We are looking for world class software engineers with deep experience in large scale data processing systems and machine learning. You will have a passion to push the limits of distributed computing frameworks to get every ounce of performance out of them. You will use and contribute to existing frameworks like Spark,Flink,Storm etc and also blaze the trail on innovations in this space. You will be excited by the prospect of working collaboratively with other groups internal to Apple and also the open source community. You will help build a world class control plane for provisioning and lifecycle management of large scale data processing clusters.
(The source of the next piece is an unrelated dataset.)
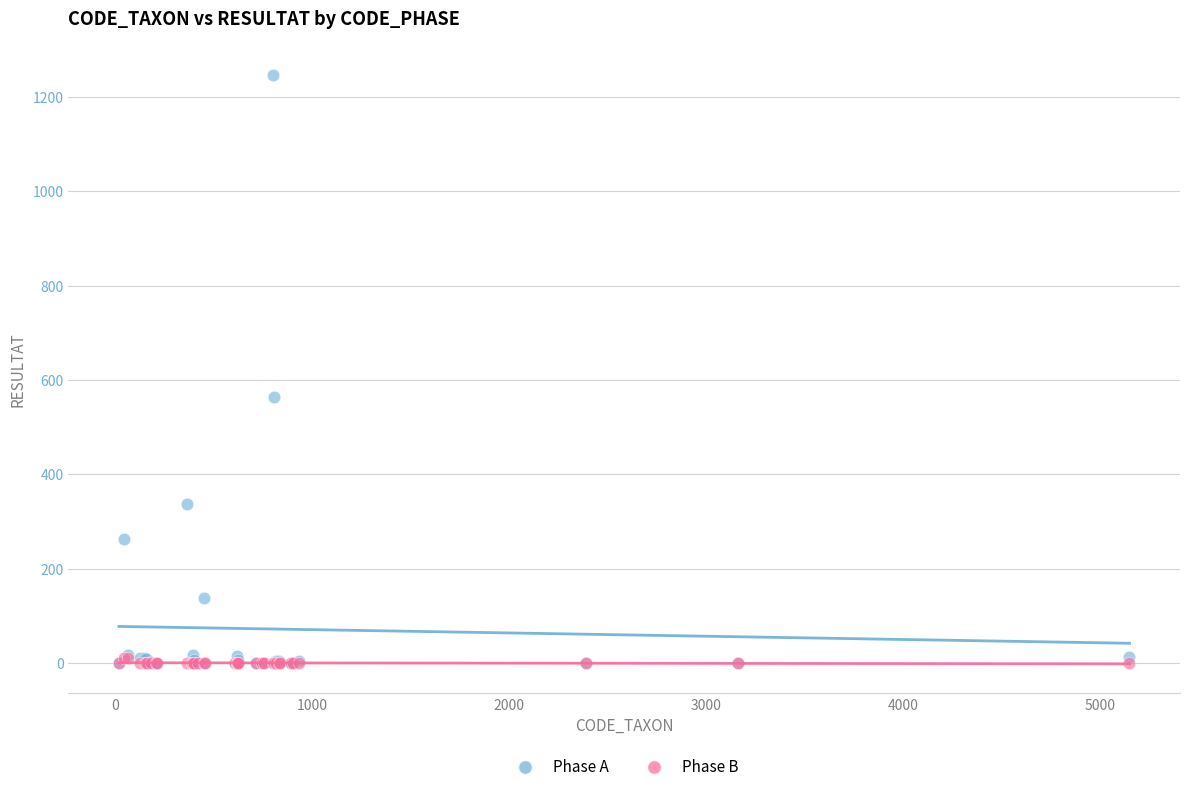

In the Phase A series, what Y value is closest to 623?

565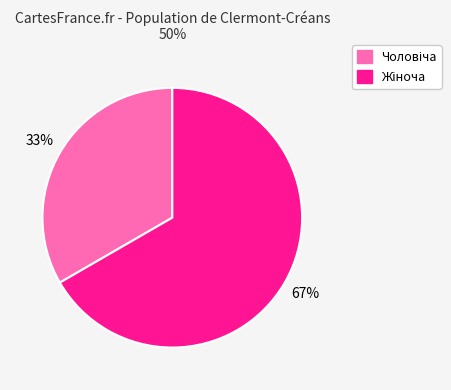

To the nearest percent, what is the average slice percentage?

50%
This position offers a competitive salary and benefits.
- Committers/Contributors to Apache Spark,Flink,Storm,hadoop strongly preferred.
- Deep understanding of Apache Spark including project tungsten and catalyst optimiser.
- Experience with development and maintenance of large scale Spark jobs.
- Experience with design and development of data connectors from Spark.
- Good Understanding of Columnar database design and implementation.
- Experience with Scala strongly recommended.
- Deep understanding of core CS including data structures, algorithms and concurrent programming
- Strong background in systems level Java including garbage collection, concurrency models, native and async IO, off heap memory management etc.
- Passion for developing and testing clear, robust code
- Sound knowledge of UNIX and shell scripting
- Experience with virtualization and containerization
- Great communication skills
The candidate will be able to demonstrate a strong practical understanding of how to develop practical, fault-tolerant high-performance distributed systems. Applicants will have extensive experience in industry or research developing robust, server-side Java, Scala or C++ code and will be able to demonstrate creativity, initiative and the ability to work to deadlines. We are looking for a great team player with the ability to communicate technical concepts effectively to others.
BS or MS in CS or equivalent
This position will close on April 27, 2018.